Document section:
----

What should the size of my moons be?

(Not entirely sure if this is the right place to ask this but hopefully I'm right!)

I'm writing a novel and the planet this novel takes place on has two, twin moons of approximately the same size. The idea here is that the seasons are split up by the coming and passings of the moons - essentially, they are determined by where each moon is in the night sky relative to the sun. As a result, the cycle of each moon is approximately the length of a full year - which in itself is ~350 days long.

In addition, the days are pretty much the same length as those on Earth. I didn't want to change too much in case I'd be altering far more than I know. The seasons I'm referring to here just happen to coincide with the positions of the moon - hence why the populace believes that the positions of the two moons are what cause the change in seasons.

In order to have such long moon cycles, and two moons at that, how would I go about doing the calculations for their masses/sizes/mineral makeup? At least how far away should the moons hypothetically be in order to not make the planet a uninhabitable? And how might this affect gravity on the planet - IE is this even possible?

• But seasons are determined by the length of the planet's day, not the moon. Commented Jul 27, 2018 at 18:48
• Welcome to Worldbuilding.SE! We're glad you could join us! When you have a moment, please click here to learn more about our culture and take our tour. Seasons are the result of the axial tilt of the planet and its orbit around the sun. Tides are what moons control. The orbits could be crafted so that it looks to the untrained observer as if the moons were responsible (i.e., coinsidence), would that be sufficient?
– JBH
Commented Jul 27, 2018 at 18:49
• I forgot to mention that - the days are pretty much the same length. I didn't want to go crazy just yet. The seasons I'm referring to here just happen to coincide with the positions of the moon - hence why the populace believes that moon positions = seasons. Commented Jul 27, 2018 at 18:50
• OK! Please click the "edit" link below your question and make that clear. That will help tremendously. What you're specifically looking for is how to make a moon orbit a planet such that its appearance in the sky happens to correspond with seasons. That's actually an interesting question.
– JBH
Commented Jul 27, 2018 at 19:02
• Thank you, will do! And yes, that is essentially what I mean. Commented Jul 27, 2018 at 19:07

Longer answer, here is the reason why. But there is something which might possibly give a somewhat similar situation.

The third paragraph in section 2 of the article "Exomoon Habitability Constrained by Illumination and Tidal Heating" says:

The longest possible length of a satellite's day compatible with Hill stability has been shown to be about Pp/9, Pp being the planet's orbital period about the star (Kipping, 2009a).

That is in the case of a natural satellite tidally locked to its planet, so that the satellite's month and day are the same length. So that means that a natural satellite or moon with a stable orbit has to orbit the planet at least 9 times in each year of the planet.

----

Recorded information:

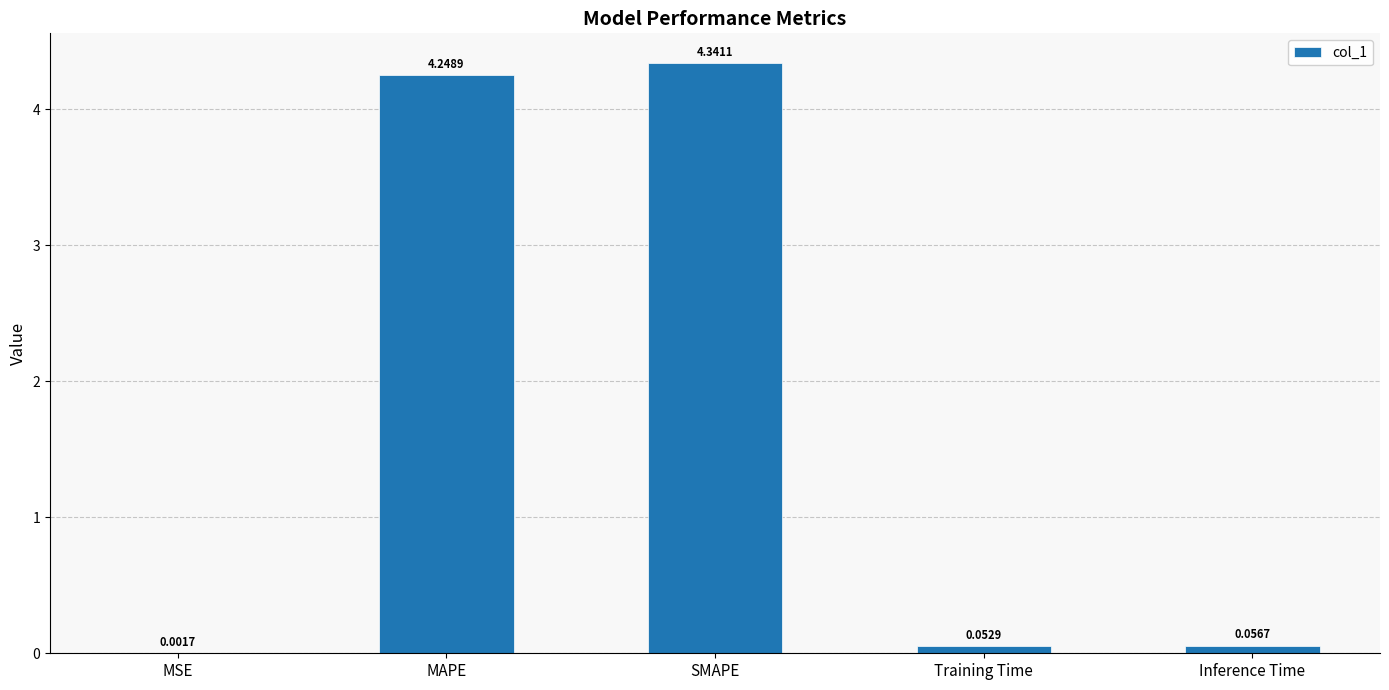

What is the sum of all values?

8.7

----

What to work on:
**A.** List every time of day at which a comment was posted in the discussion about twin moons and seasons.
**B.** Take the discussion about twin moons and seasons further, starting after its final sentence.
The material after the discussion about the two moons is separate from it.

Answers to the exercises:
**A.** 18:48, 18:49, 18:50, 19:02, 19:07

**B.**
So a natural satellite that orbits the planet with an orbital period or month equal to the length of the planet's orbital period around its star, or year, will not have a stable orbit and will probably escape from the planet's gravity and orbit the star independently (and possibly collide with and devastate the planet later) very soon by geological standards. By the time that multi celled lifeforms live on the planet, or intelligent life evolves, or the planet develops an oxygen-nitrogen atmosphere breathable for humans, the moon will be long gone.

This is the source the quoted article gives for the sttement:

Kipping D.M. Transit timing effects due to an exomoon. Mon Not R Astron Soc. 2009a;392:181–189.

So if the orbital stability equations are correct, neither of the moons can orbit the planet with a year-long orbit. No matter whether the planet's year is 1 Earth day or 500 Earth years long, the outer moon with the longer month must orbit the planet at least nine times per planetary year, and the inner moon with the shorter month must orbit more times than the outer moon.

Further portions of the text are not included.